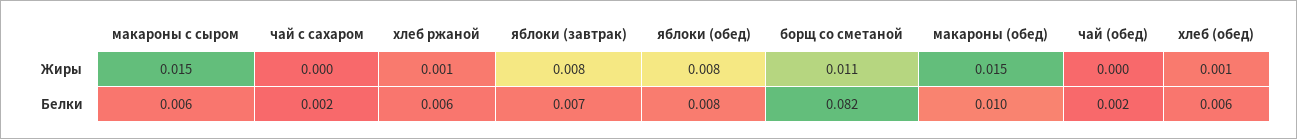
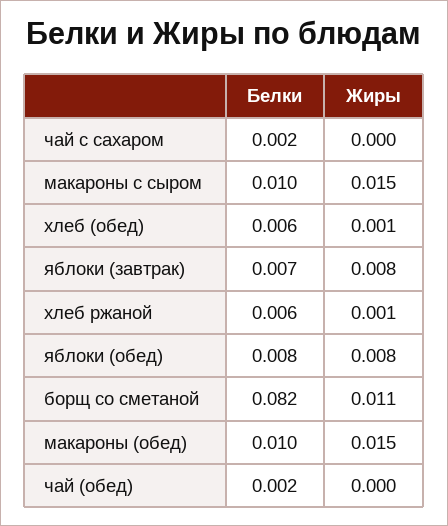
макароны с сыром, Белки: 0.006 -> 0.01

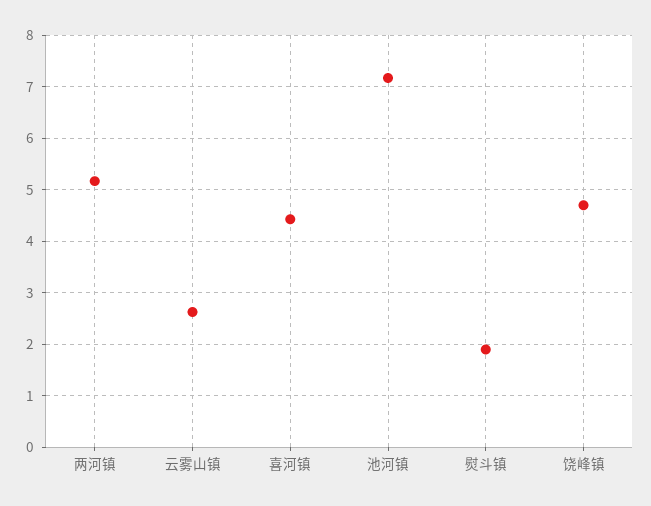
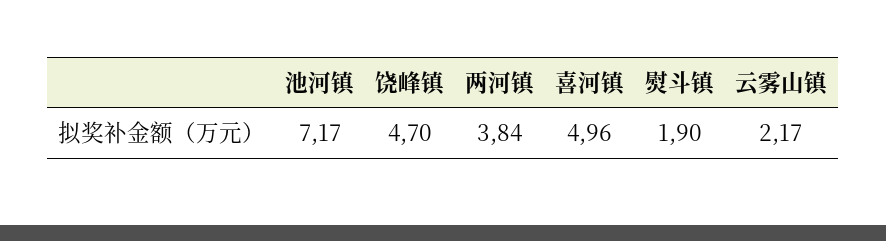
两河镇: 5.2 -> 3.84
云雾山镇: 2.6 -> 2.17
喜河镇: 4.4 -> 4.96

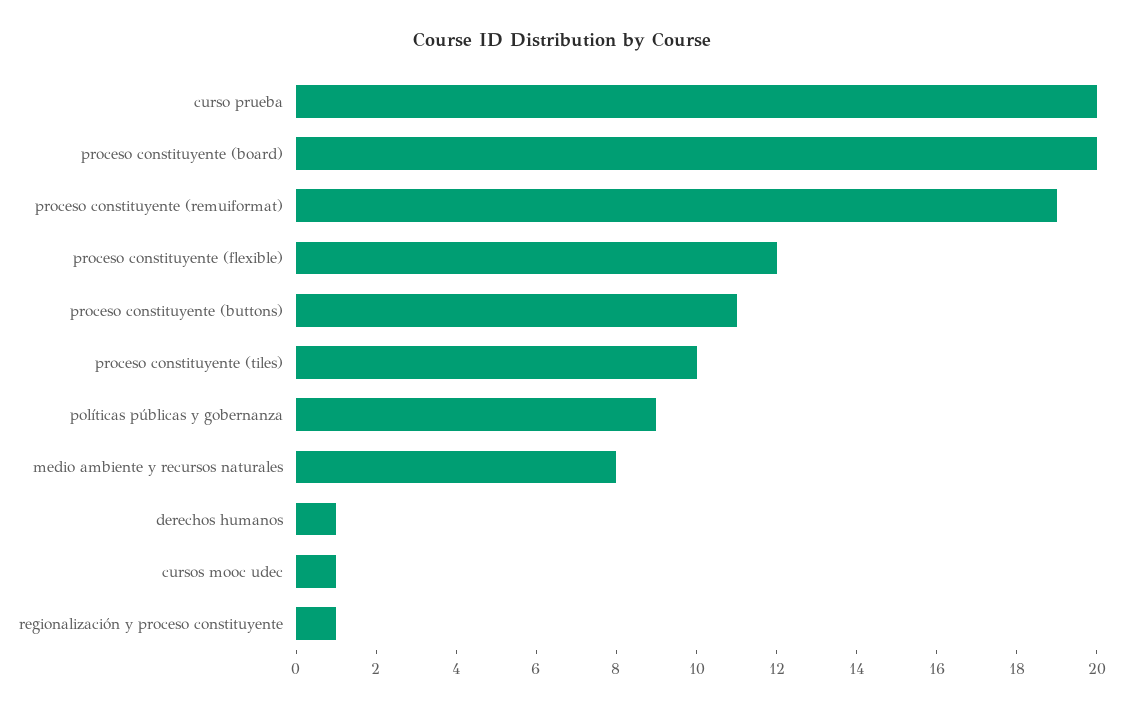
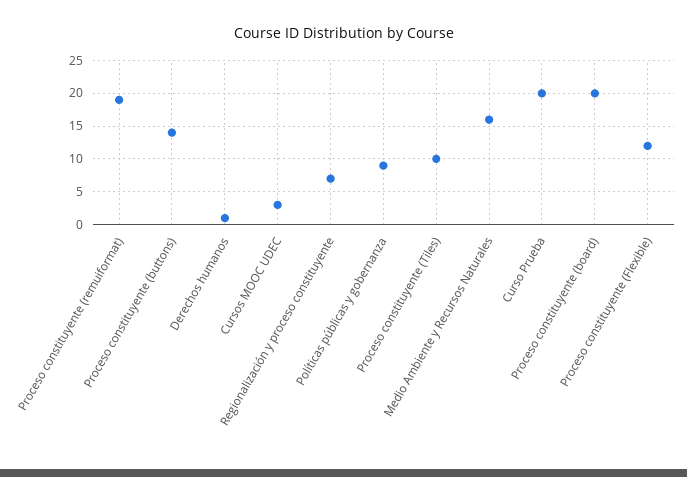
proceso constituyente (buttons): 11 -> 14
medio ambiente y recursos naturales: 8 -> 16
cursos mooc udec: 1 -> 3
regionalización y proceso constituyente: 1 -> 7

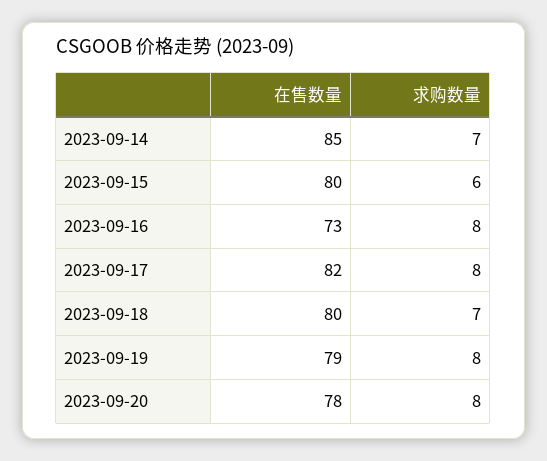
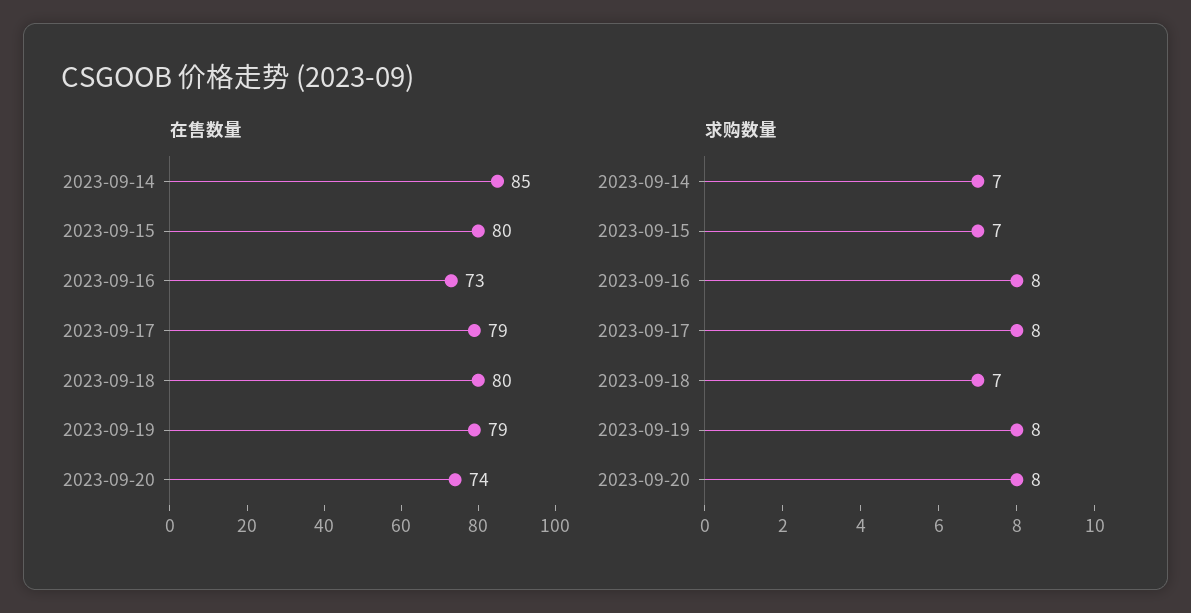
求购数量, 2023-09-15: 6 -> 7
在售数量, 2023-09-17: 82 -> 79
在售数量, 2023-09-20: 78 -> 74

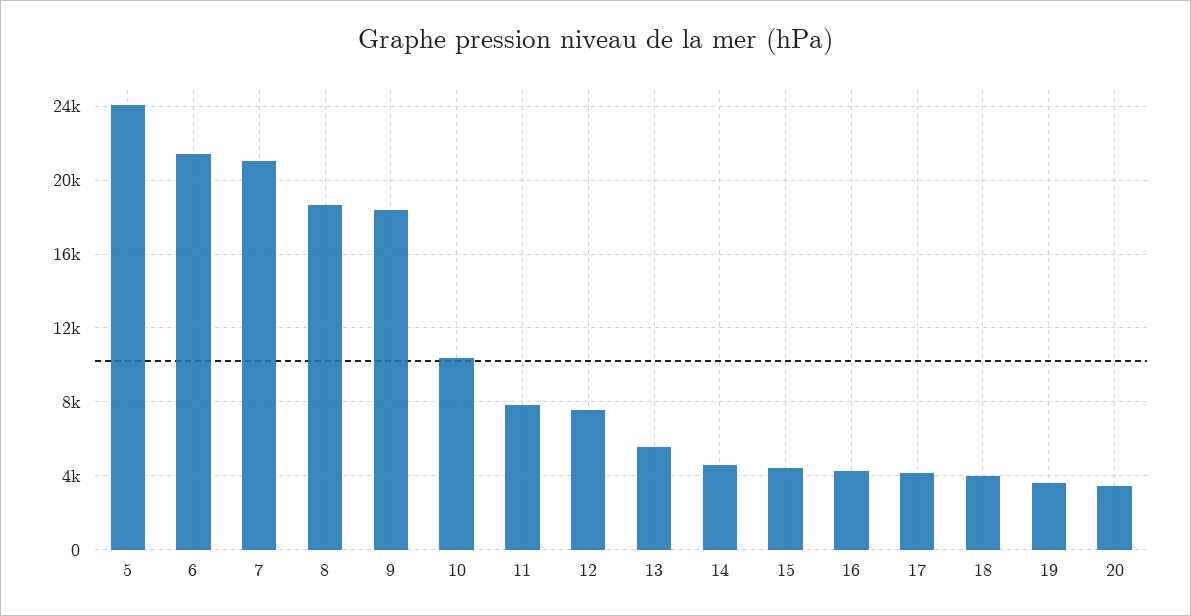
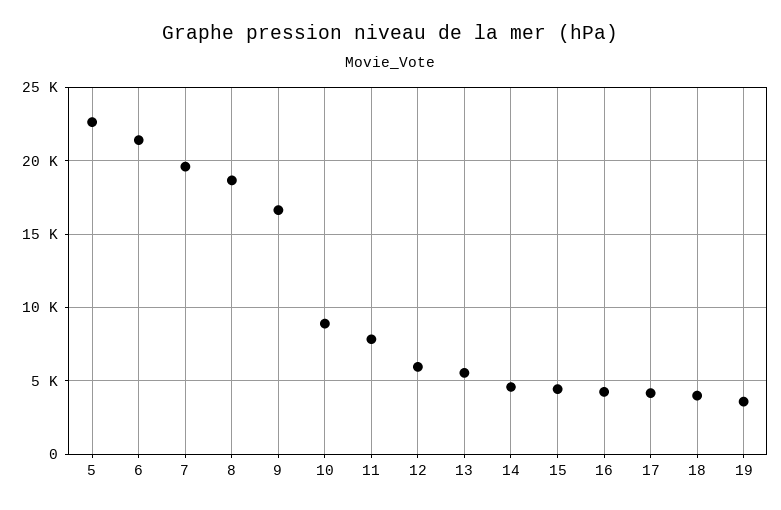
5: 24000 -> 22500
7: 21000 -> 19500
9: 18500 -> 16500
10: 10500 -> 9000
12: 7500 -> 6000
20: 3500 -> none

### WHAT YOU SHOULD DO
Using the entries above, write out exactly the lines from the one with "medio ambiente y recursos naturales: 8 -> 16" through the one with "10: 10500 -> 9000", ends included. Leave out any pictures.

### SOLUTION FOR THIS EXERCISE
medio ambiente y recursos naturales: 8 -> 16
cursos mooc udec: 1 -> 3
regionalización y proceso constituyente: 1 -> 7

求购数量, 2023-09-15: 6 -> 7
在售数量, 2023-09-17: 82 -> 79
在售数量, 2023-09-20: 78 -> 74

5: 24000 -> 22500
7: 21000 -> 19500
9: 18500 -> 16500
10: 10500 -> 9000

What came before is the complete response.